U.S. Again Delays Anti-Lead Testing to Help Small Businesses

February 3, 2011

The government has again delayed independent safety tests required for many toys, youth all-terrain vehicles and other children’s products as part of a 2008 anti-lead law — a move meant to help small businesses burdened by the law.

The decision by the Consumer Product Safety Commission means businesses that sell products for children 12 and under will have another ten months — until Dec. 31 — before they must undertake sometimes expensive third-party testing to make sure their products have safe levels of lead. The testing was supposed to begin next week.

What it means for consumers and the safety of what they see on store shelves isn’t clear, says Rachel Weintraub, director of product safety and senior counsel at the Consumer Federation of America.

“Safety isn’t guaranteed,” said Weintraub. “Manufacturers need to meet the standard, but they don’t need to prove it. The law needs to be fully implemented as written to give consumers assurances that the products are tested to meet the safest standards.”

Currently, most products for children have to meet strict limits for lead and manufacturers need to know their merchandise complies, presumably through testing. But the testing process can vary from company to company.

This week’s delay by the commission gives manufacturers more time before they have to undergo the third-party testing at agency-approved laboratories, which would likely mean a more uniform testing process.

For businesses, especially smaller ones, the delay — called a stay of enforcement — should help blunt the impact and expense involved with the third-party testing.

“Any employer that was anticipating closing doors or reducing workforce shortly after the stay expired, and that is a very realistic issue for many businesses, may now have ten more months of work available for employees — which seems like something to be excited about,” said Michael Warring, president of American Educational Products in Fort Collins, Colo.

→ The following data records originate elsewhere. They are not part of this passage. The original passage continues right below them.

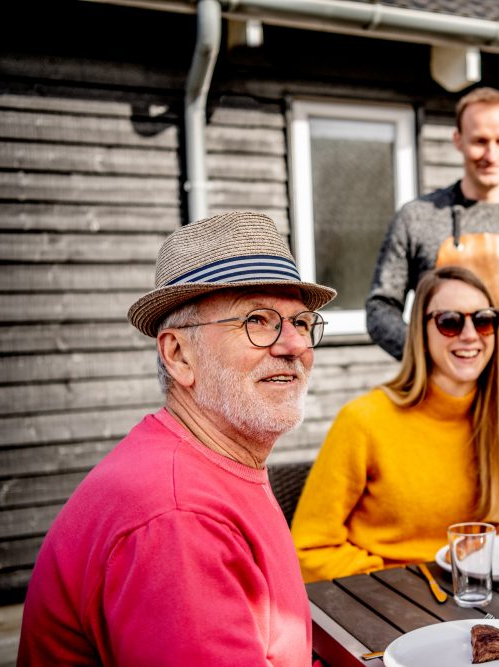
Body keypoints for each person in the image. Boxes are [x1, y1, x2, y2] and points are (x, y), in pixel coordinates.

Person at [18, 212, 336, 666]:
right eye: (257, 320)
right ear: (178, 354)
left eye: (302, 322)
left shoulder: (208, 459)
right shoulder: (179, 519)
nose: (294, 345)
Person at [292, 266, 499, 582]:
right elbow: (308, 550)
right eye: (450, 322)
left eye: (484, 319)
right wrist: (401, 581)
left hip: (482, 596)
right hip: (388, 601)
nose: (470, 335)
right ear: (421, 330)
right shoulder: (364, 420)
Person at [365, 86, 499, 435]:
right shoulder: (417, 218)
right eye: (479, 141)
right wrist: (431, 360)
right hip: (444, 407)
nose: (491, 154)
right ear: (458, 140)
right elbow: (380, 308)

Warring’s company, which sells classroom teaching aids like flash cards, animal models, globes and relief maps, employs about 60 people, down from 85 before the 2008 law. The layoffs, he says, were the combination of a bad economy and fallout from the new testing requirements that resulted in products being dropped because they didn’t generate enough revenue to support costly testing.

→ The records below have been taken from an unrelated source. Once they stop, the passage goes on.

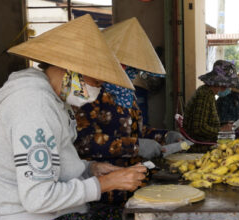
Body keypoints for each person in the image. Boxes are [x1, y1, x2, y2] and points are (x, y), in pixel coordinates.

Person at [0, 15, 147, 220]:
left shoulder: (51, 100)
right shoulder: (33, 107)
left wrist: (91, 169)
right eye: (96, 80)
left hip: (54, 218)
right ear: (70, 69)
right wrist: (104, 184)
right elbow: (37, 198)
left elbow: (52, 166)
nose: (98, 88)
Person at [73, 17, 184, 206]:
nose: (129, 72)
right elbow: (81, 143)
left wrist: (165, 136)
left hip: (134, 183)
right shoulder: (86, 94)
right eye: (126, 67)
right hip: (104, 190)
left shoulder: (127, 93)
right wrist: (134, 146)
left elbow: (136, 132)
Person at [183, 60, 239, 151]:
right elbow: (198, 128)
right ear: (221, 83)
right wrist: (221, 130)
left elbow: (205, 122)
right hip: (200, 146)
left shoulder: (209, 93)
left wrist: (224, 125)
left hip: (207, 140)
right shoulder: (205, 95)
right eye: (228, 85)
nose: (229, 88)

Overall, it’s the sixth time the CPSC has approved a delay in enforcing part of the law. The vote for the stay was 4-1, with commissioner Bob Adler, a Democrat, the lone vote against. Originally, CPSC staff had recommended a mid-September deadline for testing to commence, but Republican Commissioners Nancy Nord and Anne Northup pressed for more time.

The move by the agency comes after complaints from industry that more than two years after the law passed, CPSC is still mired in the process of writing rules that would determine how often products would have to be tested; who can initiate the tests (the maker or vendor of certain parts); and which laboratories will get the government seal for third-party tests.

The law, known as CPSIA, cleared Congress in 2008 after a holiday season marred by scores of lead-tainted toy recalls. It sets strict standards for lead and chemicals called phthalates when used in toys and products for children. Lead can cause irreversible brain damage, and some studies have linked phthalates to reproductive problems. Third-party testing for phthalates also has not kicked in yet.

Critics — big and small businesses — say the law overreached and needs to be reworked, and those efforts seem to be gaining traction now with a new Republican majority in the House.